What you are asked to do: Return only the lines of the data below from the line with "traction, ensuring stability" up to and including the line with "Bridging by Mortar or", exactly as written, with the pictures omitted.

┄┄┄┄┄┄┄┄┄┄┄┄┄┄┄┄┄┄┄┄

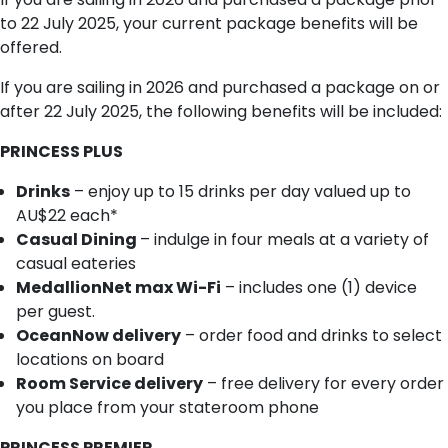
to 22 July 2025, your current package benefits will be
offered.
If you are sailing in 2026 and purchased a package on or
after 22 July 2025, the following benefits will be included:
PRINCESS PLUS
Drinks
– enjoy up to 15 drinks per day valued up to
AU$22 each*
Casual Dining
– indulge in four meals at a variety of
casual eateries
MedallionNet max Wi-Fi
– includes one (1) device
per guest.
OceanNow delivery
– order food and drinks to select
locations on board
Room Service delivery
– free delivery for every order
you place from your stateroom phone
PRINCESS PREMIER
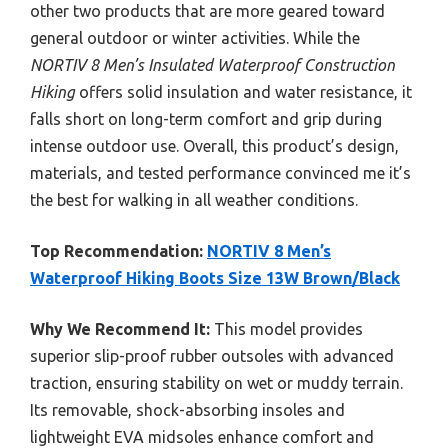
other two products that are more geared toward
general outdoor or winter activities. While the
NORTIV 8 Men’s Insulated Waterproof Construction
Hiking
offers solid insulation and water resistance, it
falls short on long-term comfort and grip during
intense outdoor use. Overall, this product’s design,
materials, and tested performance convinced me it’s
the best for walking in all weather conditions.
Top Recommendation:
NORTIV 8 Men’s
Waterproof Hiking Boots Size 13W Brown/Black
Why We Recommend It:
This model provides
superior slip-proof rubber outsoles with advanced
traction, ensuring stability on wet or muddy terrain.
Its removable, shock-absorbing insoles and
lightweight EVA midsoles enhance comfort and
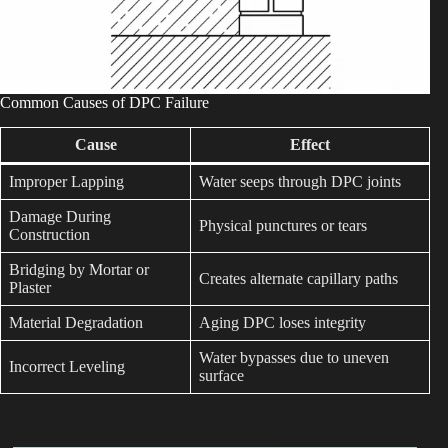
Common Causes of DPC Failure
Cause
Effect
Improper Lapping
Water seeps through DPC joints
Damage During
Physical punctures or tears
Construction
Bridging by Mortar or
Creates alternate capillary paths
Plaster
Material Degradation
Aging DPC loses integrity
Water bypasses due to uneven
Incorrect Leveling
surface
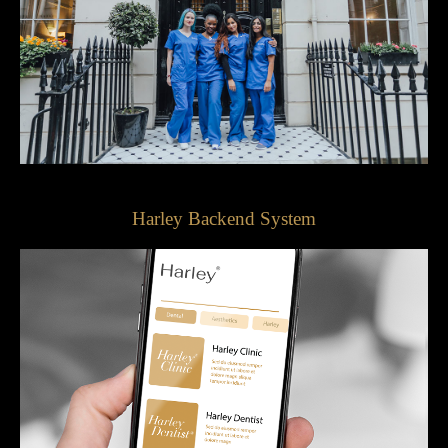
Harley Backend System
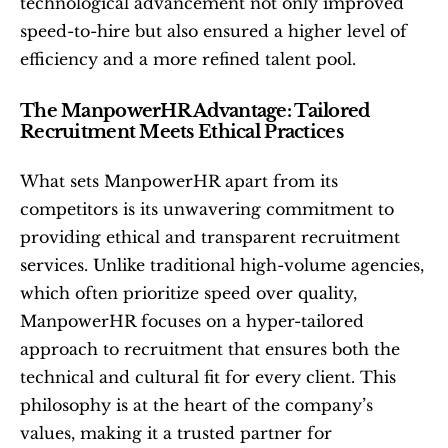
technological advancement not only improved 
speed-to-hire but also ensured a higher level of 
efficiency and a more refined talent pool.
The ManpowerHR Advantage: Tailored 
Recruitment Meets Ethical Practices
What sets ManpowerHR apart from its 
competitors is its unwavering commitment to 
providing ethical and transparent recruitment 
services. Unlike traditional high-volume agencies, 
which often prioritize speed over quality, 
ManpowerHR focuses on a hyper-tailored 
approach to recruitment that ensures both the 
technical and cultural fit for every client. This 
philosophy is at the heart of the company’s 
values, making it a trusted partner for 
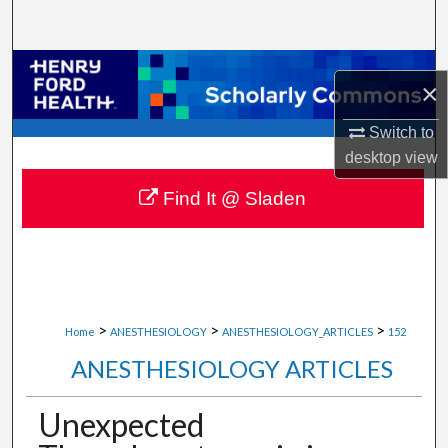
Search
Browse Collections
×
My Account
Switch to
desktop
view
About
Find It @ Sladen
Digital Commons Network™
>
>
>
Home
ANESTHESIOLOGY
ANESTHESIOLOGY_ARTICLES
152
ANESTHESIOLOGY ARTICLES
Unexpected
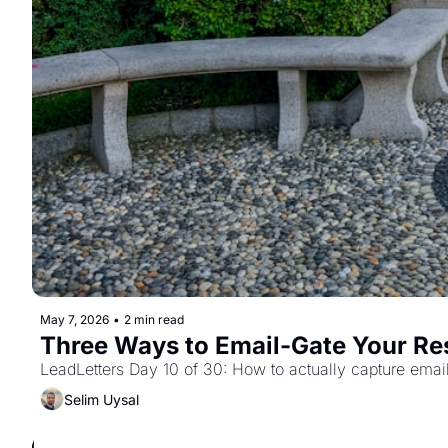
May 7, 2026
•
2 min read
Three Ways to Email-Gate Your Re
LeadLetters Day 10 of 30: How to actually capture emai
Selim Uysal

┄┄┄┄┄┄┄┄┄┄┄┄┄┄┄┄┄┄┄┄

Task response:
traction, ensuring stability on wet or muddy terrain.
Its removable, shock-absorbing insoles and
lightweight EVA midsoles enhance comfort and
Common Causes of DPC Failure
Cause
Effect
Improper Lapping
Water seeps through DPC joints
Damage During
Physical punctures or tears
Construction
Bridging by Mortar or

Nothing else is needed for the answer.